Provided text |
In 1907, Weizmann and Chaim settled in Manchester. Receiving her English medical license in 1913, Weizmann began and worked as a doctor in the public health service at clinics for infants, developing advanced techniques for infant supervision and nutrition. In 1916, Weizmann gave up her work as a pediatrician when she joined her husband upon his appointment as the scientific adviser in chemistry to the British Admiralty during the First World War.

In 1920, she was one of the founding members of the Women's International Zionist Organization (WIZO), and served as its president, alternating with Lady Sieff, for forty years. When the Second World War broke out in 1939, she devoted all of her efforts to Youth Aliyah (Aliyat Hanoar), an organization that she established in England and continued to head as honorary president while living in Israel.

During the 1948 Arab-Israeli War, Weizmann focused on the treatment and rehabilitation of wounded soldiers. Immediately after the war, she established the Association of the War of Independence Handicapped Veterans and served as its president. She also established two centers for the rehabilitation of wounded soldiers, Beit Kay in Nahariya and the Department of Rehabilitation at Sheba—Tel Hashomer Hospital.

In addition to her activity in these organizations, Weizmann gave her support to many voluntary organizations such as ILAN, Magen David Adom, for which she served as president, and dozens of other private and institutional charitable endeavors.

===Weizmann House===
As First Lady, Weizmann had the interior of the house built for the couple at Weizmann Institute redesigned. All of the furniture and art was original, mostly imported from England and France.

==Personal life==
In 1906, Weizmann married Chaim Weizmann in Zoppot, West Prussia (present-day Sopot, Poland). The couple had two sons, Benjamin Weizmann (1907–1980), a dairy farmer, and Michael Weizmann (1917–1942), a pilot in British Royal Air Force who died whilst serving in the Second World War.

In 1910, Weizmann obtained British citizenship.

On 24 September 1966, Weizmann died in London aged 84.

Exercise details | Reproduce the Weizmann biography verbatim, from "In addition to" up to and including "London aged 84.".

Dataset excerpt |
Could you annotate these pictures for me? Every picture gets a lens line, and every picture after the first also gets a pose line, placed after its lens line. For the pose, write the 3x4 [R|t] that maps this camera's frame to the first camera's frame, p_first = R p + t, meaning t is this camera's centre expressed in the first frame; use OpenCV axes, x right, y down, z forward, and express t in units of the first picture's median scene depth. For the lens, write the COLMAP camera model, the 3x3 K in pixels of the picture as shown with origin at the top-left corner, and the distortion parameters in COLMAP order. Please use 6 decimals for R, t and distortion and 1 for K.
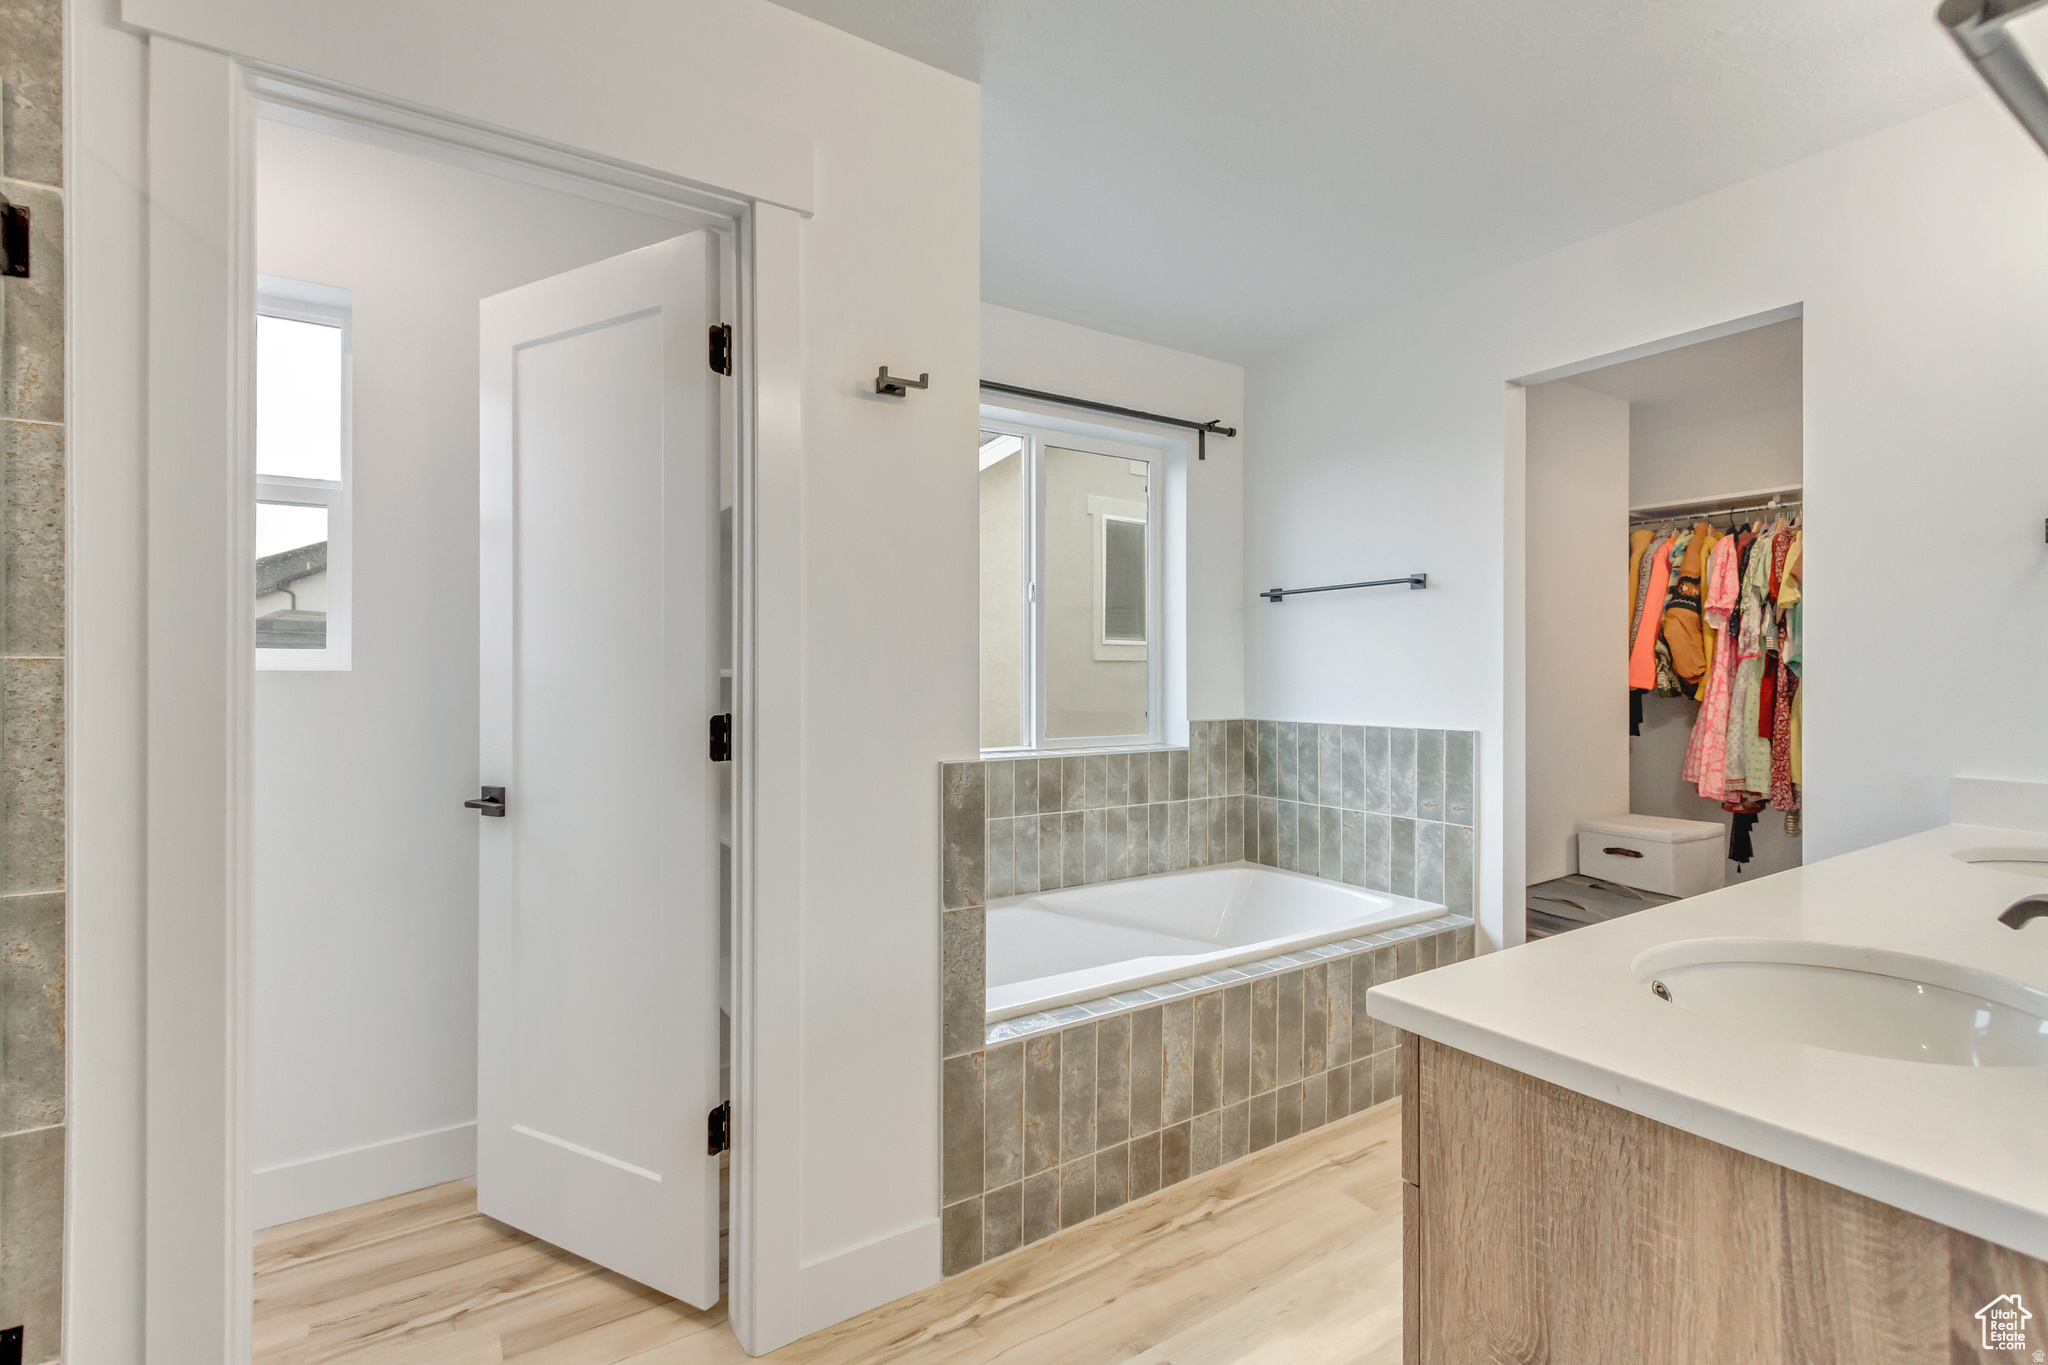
lens RADIAL K [[950.1, 0, 1016.8], [0, 950.1, 680.2], [0, 0, 1]] dist [0.006326, -0.000504]
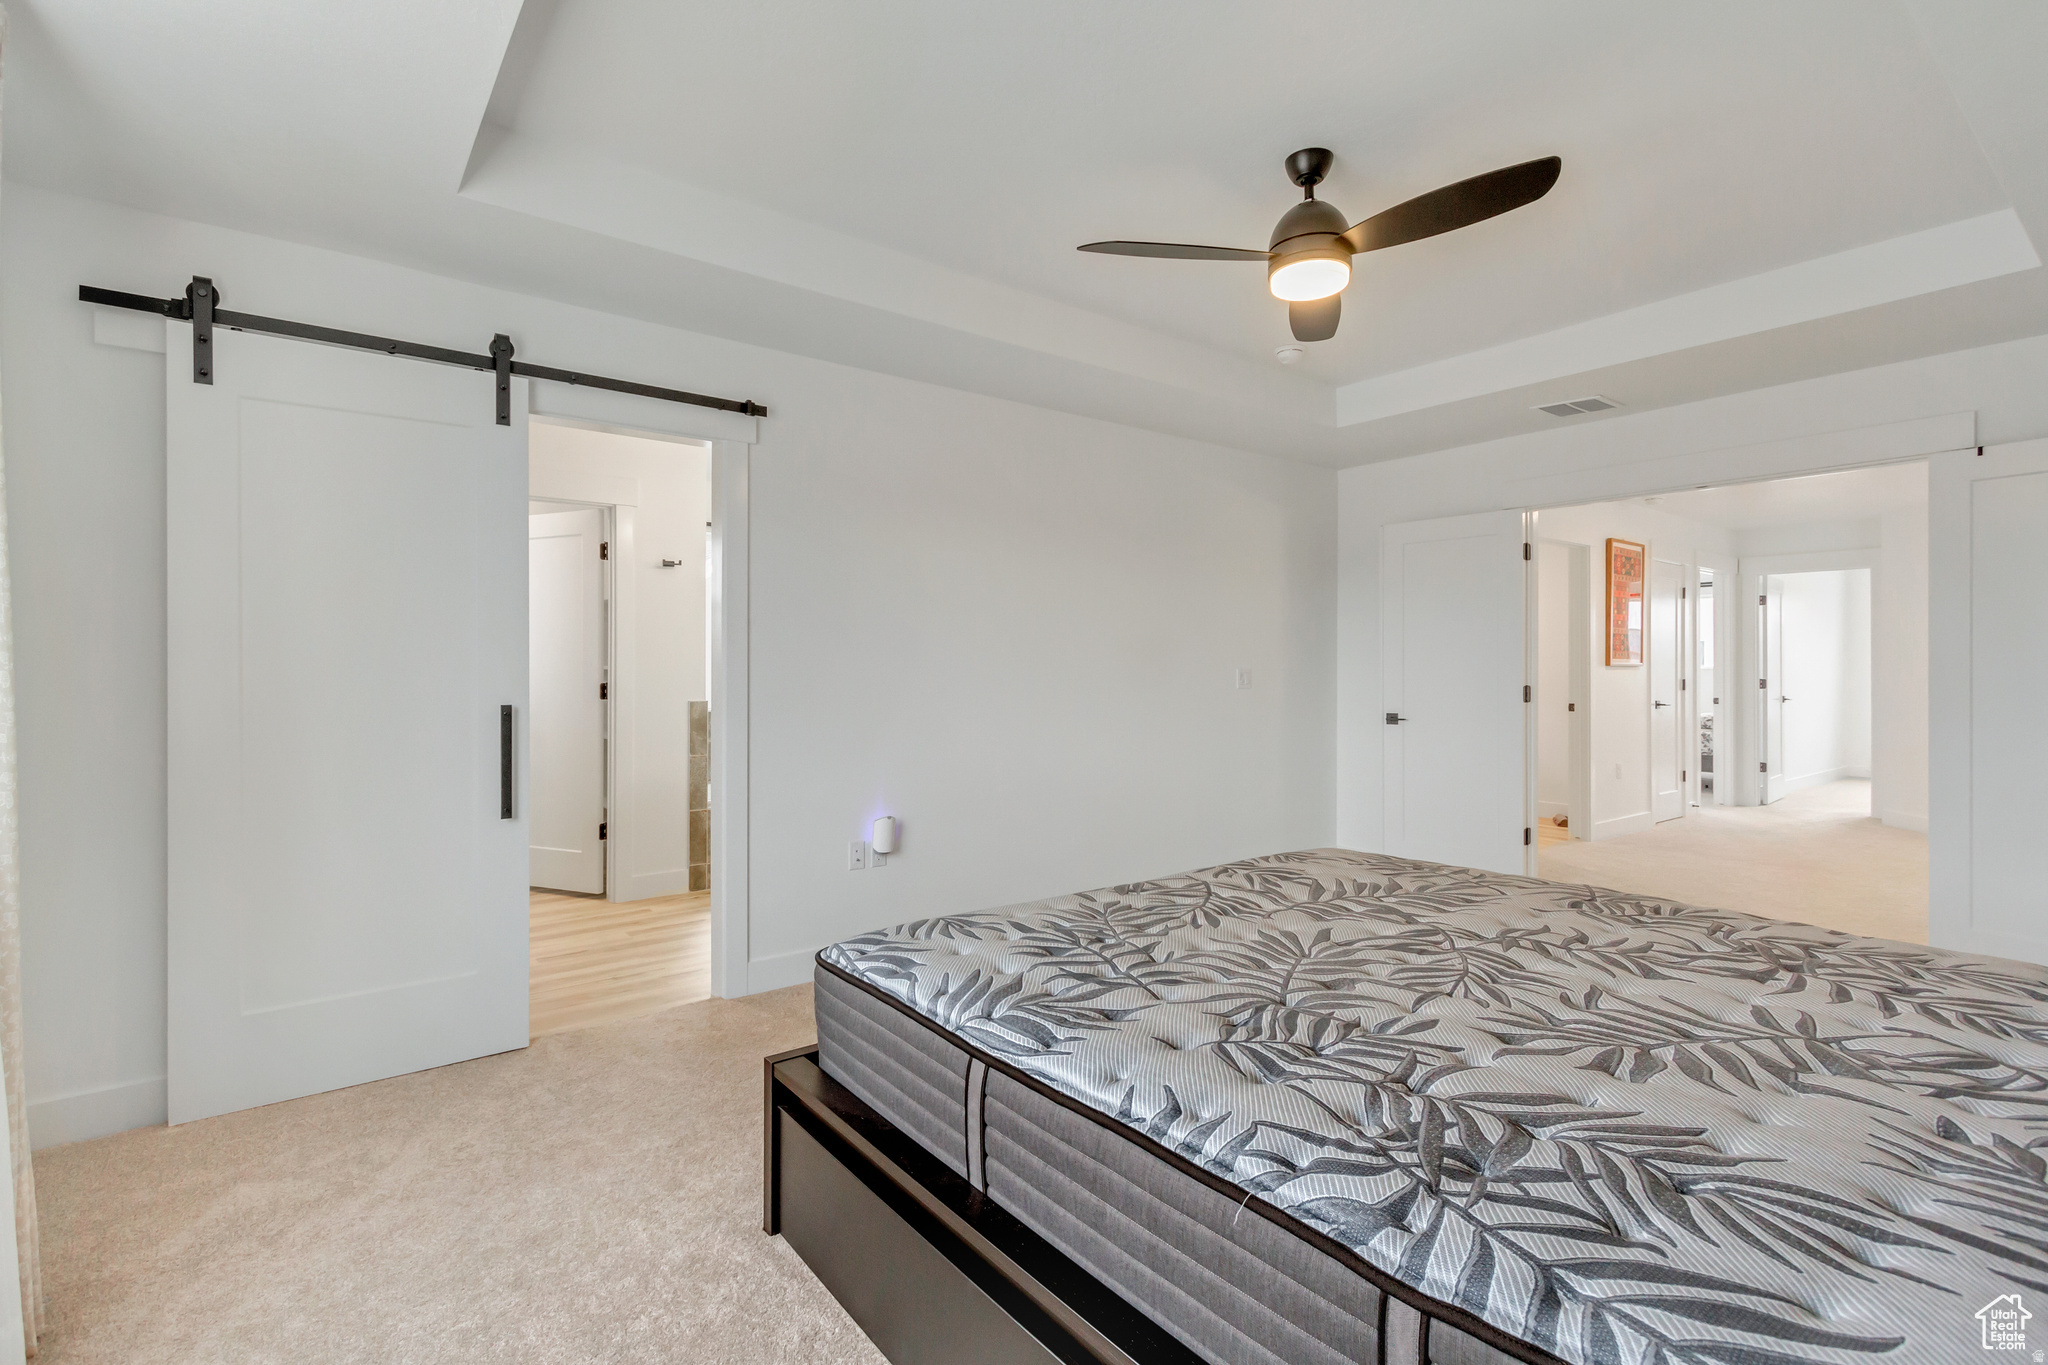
lens RADIAL K [[950.1, 0, 1016.8], [0, 950.1, 680.2], [0, 0, 1]] dist [0.006326, -0.000504]
pose [[0.993861, 0.002083, 0.110616, 0.570897], [-0.002606, 0.999986, 0.004582, 0.012227], [-0.110605, -0.004842, 0.993853, -1.866302]]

Expected answer |
In addition to her activity in these organizations, Weizmann gave her support to many voluntary organizations such as ILAN, Magen David Adom, for which she served as president, and dozens of other private and institutional charitable endeavors.

===Weizmann House===
As First Lady, Weizmann had the interior of the house built for the couple at Weizmann Institute redesigned. All of the furniture and art was original, mostly imported from England and France.

==Personal life==
In 1906, Weizmann married Chaim Weizmann in Zoppot, West Prussia (present-day Sopot, Poland). The couple had two sons, Benjamin Weizmann (1907–1980), a dairy farmer, and Michael Weizmann (1917–1942), a pilot in British Royal Air Force who died whilst serving in the Second World War.

In 1910, Weizmann obtained British citizenship.

On 24 September 1966, Weizmann died in London aged 84.